→ YOUR GOAL:
Transcribe all of the lines below exactly as they appear, leaving the pictures out of your answer.

SUPPLIED DATA Block Start

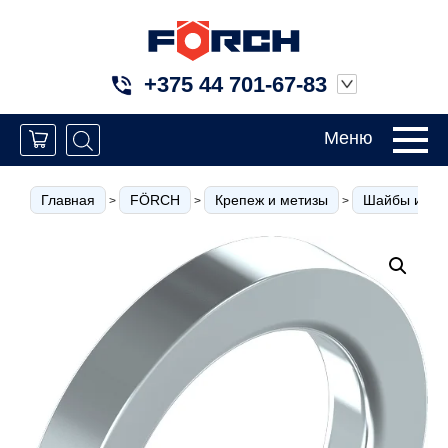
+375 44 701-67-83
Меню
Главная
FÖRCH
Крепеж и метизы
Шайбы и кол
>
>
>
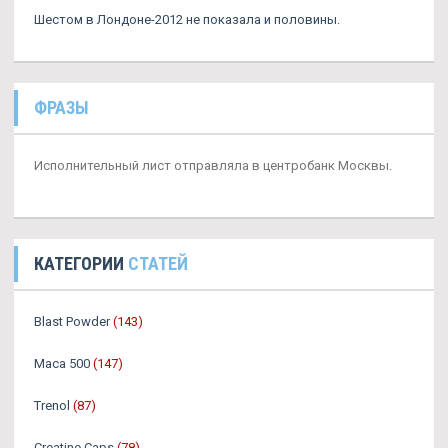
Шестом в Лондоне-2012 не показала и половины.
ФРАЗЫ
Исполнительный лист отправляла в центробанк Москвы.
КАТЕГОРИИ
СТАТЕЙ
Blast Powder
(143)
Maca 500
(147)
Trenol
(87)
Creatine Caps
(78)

SUPPLIED DATA Block End

→ WRITTEN RESPONSE:
+375 44 701-67-83
Меню
Главная
FÖRCH
Крепеж и метизы
Шайбы и кол
>
>
>
Шестом в Лондоне-2012 не показала и половины.
ФРАЗЫ
Исполнительный лист отправляла в центробанк Москвы.
КАТЕГОРИИ
СТАТЕЙ
Blast Powder
(143)
Maca 500
(147)
Trenol
(87)
Creatine Caps
(78)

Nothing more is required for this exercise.